Like many things, it’s difficult to give an exact date when the young adult genre happened. Obviously, by “young adult”, we actually mean “teenager”, so we’re looking at the 1950s and onward, as that’s when teenagers started earning enough of a disposable income to become a viable market and targeted accordingly. (According to the Back to the Future director’s commentary, anyway.) In fact, the Young Adult Library Services Association, or YALSA, was founded in 1957.
The book that more or less started the young adult genre was S. E. Hinton’s The Outsiders, published in 1967. It was written by a young adult about young adults for young adults. From that point on, young adult fiction grew and grew, dealing with more and more difficult subjects. Awards started cropping up–the Margaret A. Edwards Award, awarded by YALSA, was established in 1988, and the Edgar Allen Poe Award for Best Young Adult Novel was established in 1989. Obviously, I can’t exactly speak to this time period, on account of not existing.

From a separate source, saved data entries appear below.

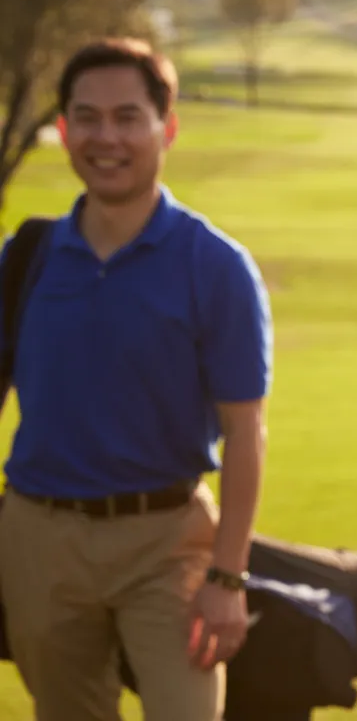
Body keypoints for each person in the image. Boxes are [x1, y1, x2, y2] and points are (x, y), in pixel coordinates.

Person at [0, 38, 272, 721]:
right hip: (39, 537)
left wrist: (228, 578)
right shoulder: (27, 257)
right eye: (86, 118)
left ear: (166, 128)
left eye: (128, 117)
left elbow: (245, 432)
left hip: (167, 542)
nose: (106, 137)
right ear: (62, 130)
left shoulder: (216, 267)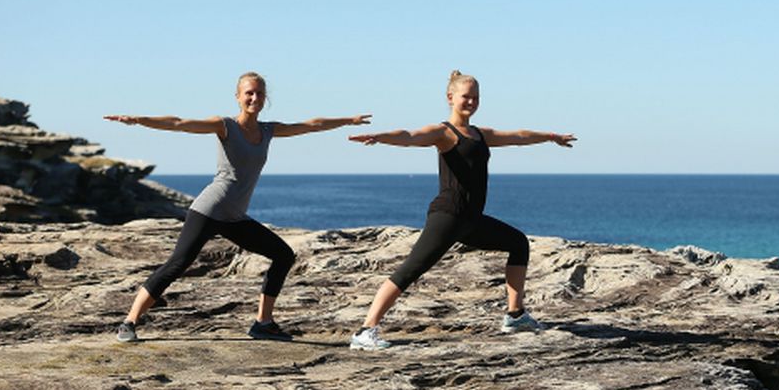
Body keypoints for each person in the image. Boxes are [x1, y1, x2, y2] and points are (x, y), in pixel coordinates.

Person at [105, 72, 371, 342]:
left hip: (234, 217)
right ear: (238, 97)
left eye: (259, 93)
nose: (254, 98)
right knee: (177, 264)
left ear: (265, 98)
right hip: (209, 209)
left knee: (283, 256)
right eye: (249, 93)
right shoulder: (226, 126)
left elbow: (311, 125)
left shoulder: (268, 130)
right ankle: (129, 321)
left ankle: (263, 323)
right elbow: (179, 123)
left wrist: (348, 120)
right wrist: (139, 120)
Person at [347, 70, 576, 350]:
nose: (471, 102)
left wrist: (551, 136)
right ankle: (365, 331)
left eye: (476, 97)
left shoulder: (480, 134)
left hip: (471, 220)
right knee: (410, 271)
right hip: (448, 216)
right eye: (466, 96)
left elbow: (517, 135)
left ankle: (515, 315)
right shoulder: (445, 133)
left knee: (518, 243)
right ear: (450, 97)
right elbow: (411, 135)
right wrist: (381, 136)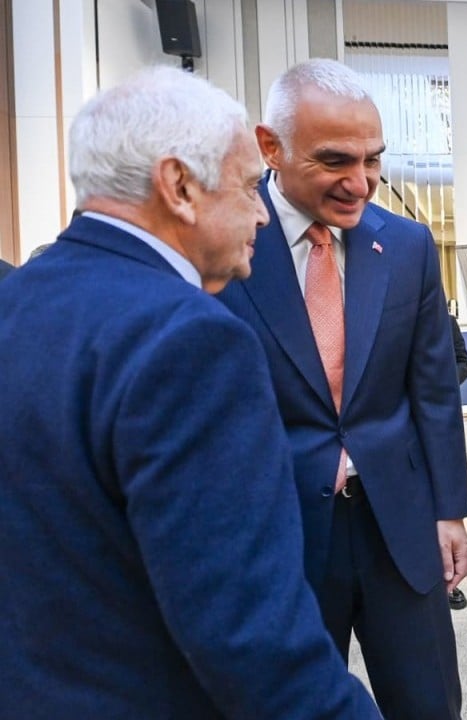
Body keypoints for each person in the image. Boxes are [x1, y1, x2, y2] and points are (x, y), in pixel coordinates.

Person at [0, 67, 379, 719]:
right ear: (179, 186)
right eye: (248, 186)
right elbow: (253, 639)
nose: (262, 211)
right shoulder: (193, 341)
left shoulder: (16, 303)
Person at [217, 58, 467, 719]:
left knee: (429, 704)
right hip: (284, 529)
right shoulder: (228, 245)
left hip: (399, 523)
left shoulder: (409, 246)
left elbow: (434, 390)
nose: (361, 183)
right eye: (336, 161)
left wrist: (449, 511)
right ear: (270, 146)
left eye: (374, 160)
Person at [447, 308, 467, 612]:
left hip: (439, 411)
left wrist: (440, 382)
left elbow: (465, 363)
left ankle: (450, 582)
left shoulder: (446, 319)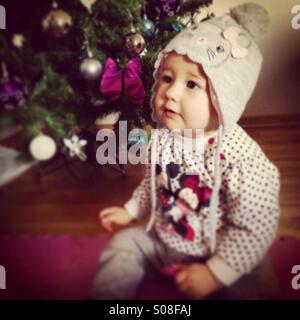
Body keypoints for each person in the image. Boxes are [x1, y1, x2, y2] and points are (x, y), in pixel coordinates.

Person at [90, 3, 280, 300]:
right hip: (165, 242)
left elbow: (254, 227)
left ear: (224, 99)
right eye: (167, 78)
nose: (171, 92)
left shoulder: (242, 160)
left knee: (254, 284)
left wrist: (215, 273)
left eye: (192, 83)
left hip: (222, 251)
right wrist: (130, 211)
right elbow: (154, 183)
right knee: (124, 245)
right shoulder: (163, 138)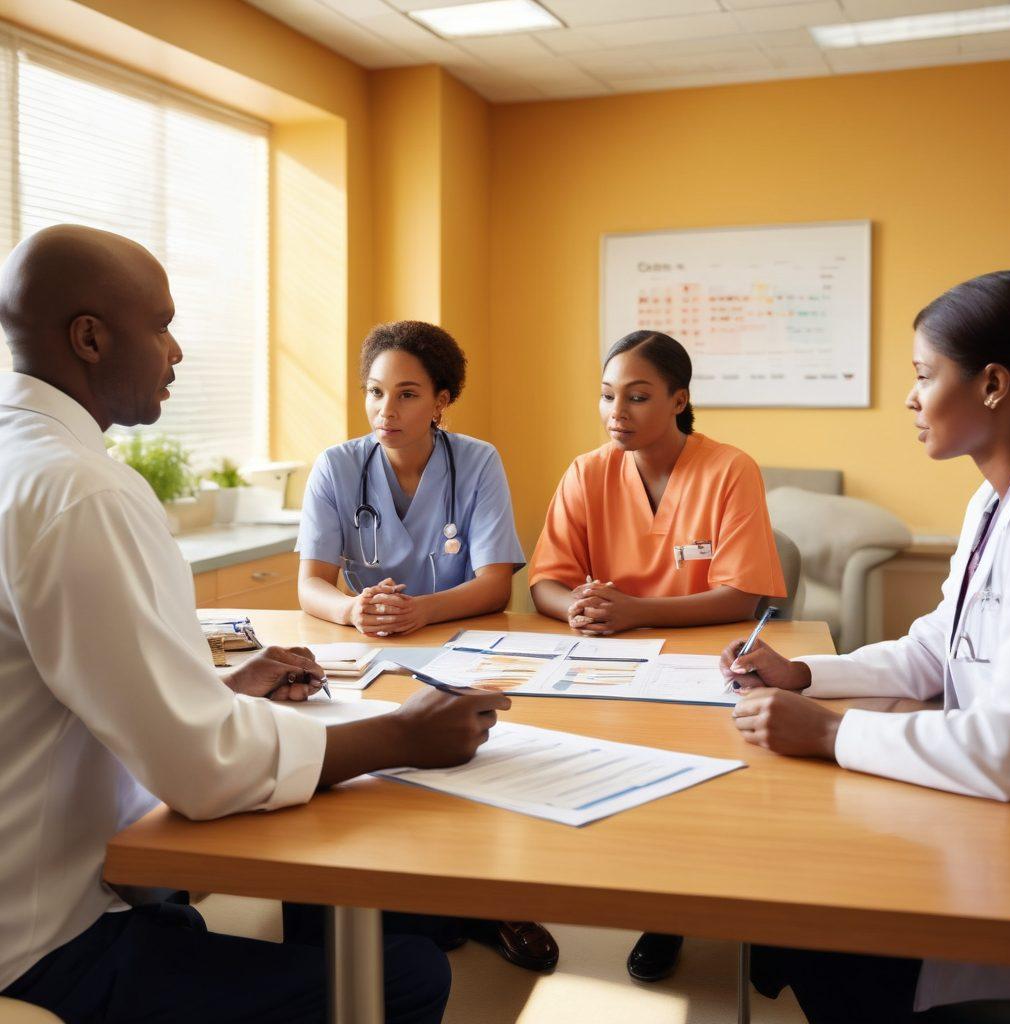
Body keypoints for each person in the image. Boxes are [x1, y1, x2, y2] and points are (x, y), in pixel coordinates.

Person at [0, 224, 511, 1024]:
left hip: (52, 890)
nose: (176, 353)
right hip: (45, 944)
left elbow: (71, 689)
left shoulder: (26, 460)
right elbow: (201, 769)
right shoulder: (83, 491)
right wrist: (402, 736)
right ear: (90, 339)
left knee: (194, 921)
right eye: (161, 326)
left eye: (410, 393)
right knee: (408, 975)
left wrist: (220, 688)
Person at [720, 270, 1010, 1023]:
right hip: (982, 812)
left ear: (992, 385)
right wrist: (802, 673)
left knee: (807, 911)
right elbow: (937, 648)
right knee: (792, 893)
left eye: (924, 375)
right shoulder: (991, 502)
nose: (911, 399)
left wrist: (830, 733)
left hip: (1005, 844)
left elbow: (1008, 749)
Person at [295, 319, 558, 972]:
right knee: (373, 764)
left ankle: (494, 898)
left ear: (442, 400)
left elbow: (495, 583)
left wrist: (420, 611)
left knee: (480, 762)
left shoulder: (476, 461)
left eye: (407, 394)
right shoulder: (337, 466)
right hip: (372, 653)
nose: (386, 410)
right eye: (375, 392)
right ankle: (402, 898)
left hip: (466, 645)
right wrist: (353, 609)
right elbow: (310, 584)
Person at [530, 329, 786, 982]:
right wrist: (578, 609)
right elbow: (546, 581)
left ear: (679, 400)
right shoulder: (587, 472)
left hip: (702, 664)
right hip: (608, 662)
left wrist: (637, 610)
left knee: (696, 783)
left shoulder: (729, 470)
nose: (617, 412)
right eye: (607, 395)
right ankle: (639, 889)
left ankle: (673, 913)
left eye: (638, 397)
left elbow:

The period I can speak to has just as many awards–the Michael L. Pintz award, awarded by YALSA, was first awarded to Walter Dean Myer’s Monster in 2000, and the National Book Award added a Young People’s Literature category in 2000. But for me, young adult fiction as we know it began with the Stateside publication of Harry Potter and the Sorcerer’s Stone in 1998. The Harry Potter phenomenon, in my opinion, is what made young adult fiction into the juggernaut it can be today. Because of Harry Potter, we have midnight releases for young adult books. Twilight, whatever you think of it, translated that sort of hype to teenage romance. And lo, we have modern young adult fiction.
In other news, I’ve spent most of the week trying to get through The Burning City by Alaya Dawn Johnson; I finished on Friday evening, thankfully. I’ve got a nice lovely stack of library books yet again, and I’m currently reading Michelle Moran’s Nefertiti, since I adore Ancient Egypt. I also saw Inception on Friday, which was absolutely fantastic. I also made my way through all the RiffTrax for The Lord of the Rings, actually, which were quite good. (“I make a great Mother’s Day gift!”)
What do you think of the rise of young adult fiction?